Q & A with Laura Hamilton: States should wait to evaluate teachers under Common Core

I was away on vacation and asked our newest Hechinger Report writer, Aisha Asif, to fill in. She interviewed RAND’s Laura Hamilton, who argues that states should wait a couple years before judging teachers’ performance based on the new common core test scores. But Hamilton acknowledges that few states will be able to do that. I also found it interesting that Hamilton rejects the conventional wisdom that it can be more accurate to average several years of student test scores when evaluating teachers. – Jill Barshay

New Common Core aligned tests are sure to have an effect on how teachers are rated now that teacher evaluations in many states are tied to their students’ test scores. The Common Core standards in math and English emphasize greater critical thinking skills and non-fiction reading, and some districts in places like New York and Kentucky have already seen their students’ test scores fall dramatically after being tested on the tougher criteria.

The Hechinger Report spoke with Laura S. Hamilton, senior behavioral scientist at the RAND Corporation, whose research is concentrated on assessment, accountability and evaluation of teachers and school leadership, about the repercussions of the Common Core State Standards on teacher evaluation systems.

Question: Do different tests give different value-added scores for teachers?

Answer: Yes, there’s been work that shows even different sets of items on the same test can give different value-added estimates for teachers. A lot of the differences have to do with the teacher’s own content coverage and how well the curriculum that the teacher is using matches the content of the test. If it’s testing something that isn’t included in that teacher’s curriculum, it’s likely to be less sensitive to the teacher’s effects.
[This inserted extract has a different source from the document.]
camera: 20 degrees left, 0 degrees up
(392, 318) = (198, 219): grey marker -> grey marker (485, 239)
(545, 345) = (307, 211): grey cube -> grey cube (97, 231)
So it can make a really big difference.

Q: Why is there such a difference?

A: I think part of it is because you know the assumption behind these kind of teacher evaluation systems is that you have a test that’s measuring what teachers taught and measuring whether students learned what teachers taught. That’s why we’ve seen with all the research on high-stakes testing that over time teachers adjust their instruction to try to make it match the content and the format of the test because that increases the likelihood that their students will be exposed to the tested content.
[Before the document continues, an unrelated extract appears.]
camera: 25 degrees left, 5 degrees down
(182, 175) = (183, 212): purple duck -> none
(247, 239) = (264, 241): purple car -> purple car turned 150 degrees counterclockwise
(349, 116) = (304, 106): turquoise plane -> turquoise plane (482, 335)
Q: How many years of data should be used to get a reliable rating for a teacher?

A: It’s a really hard question. It’s particularly hard now given that so many states are changing the test so that the value-added estimates based on the existing states’ tests aren’t necessarily going to be comparable to the ones that are based on new tests, say for the states that are adopting the Common Core aligned assessments.

And the other problem is that if you assume that teachers’ effectiveness stays the same over time, then aggregating across multiple years will give you a more stable value-added estimate. But we know that particularly in teachers’ first few years they tend to improve. So by averaging you won’t see that improvement.

Q: What effect do you see the Common Core standards having on teacher evaluations?

A: In my sense from talking with states is that they plan to continue using the same general type of evaluation system they already have in place. But, when these new tests are adopted one of the problems we’re going to see and we’ve already seen in many cases is students’ scores have declined because of lack of familiarity with the content as well as stricter cut score for determining proficiency.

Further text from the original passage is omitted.